What not to eat to lose weight?

  • Fried foods
  • Frozen foods: potatoes, cheese, soy meat, peas, etc.
  • Packaged Foods: Noodles, Curry, Chapatis, Burqas, Fruit Juice, Vegetable Juice, Sweet Drinks, Buttermilk, Almond Milk, Peanut Milk, etc.
  • Fast food: hamburgers, pizza, etc.
  • Confectionery: candies, cakes, pastries, cookies, etc.
  • Refined foods with trans fats: croissants, puff pastry, cookies, etc.
  • Sodium-rich foods

Reviews from those who have lost weight

This diet gives good results.
The extra pounds go away slowly, but the weight remains even after the end of the diet, as evidenced by reviews.
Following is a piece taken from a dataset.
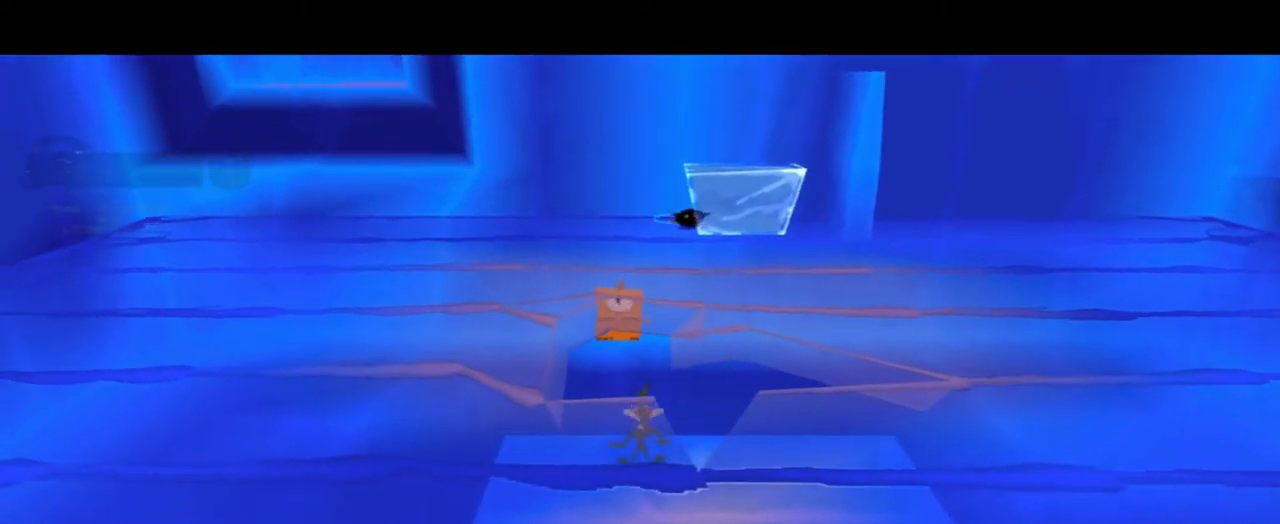
{"buttons": [], "left_stick": "up", "right_stick": "center", "events": []}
Sergey, 39 years old, Yekaterinburg: “I followed a diet for 15 days and trained regularly. Sometimes it was difficult, because I had to give up sweets and flour, but later my body got used to it. Thanks to the correction of the diet, the body has become more prominent, and this makes me happy.”

Larina, 25 years old, Moscow: “It all started as a diet, but later I didn’t want to go back to my previous diet. And now I’m trying to eat less and cook healthy meals. I feel great, the menu is suitable not only for losing weight, but also for getting healthy.”

In order to enhance the effect of correcting your diet, you should remain physically active: exercise, morning jogging, training in the gym.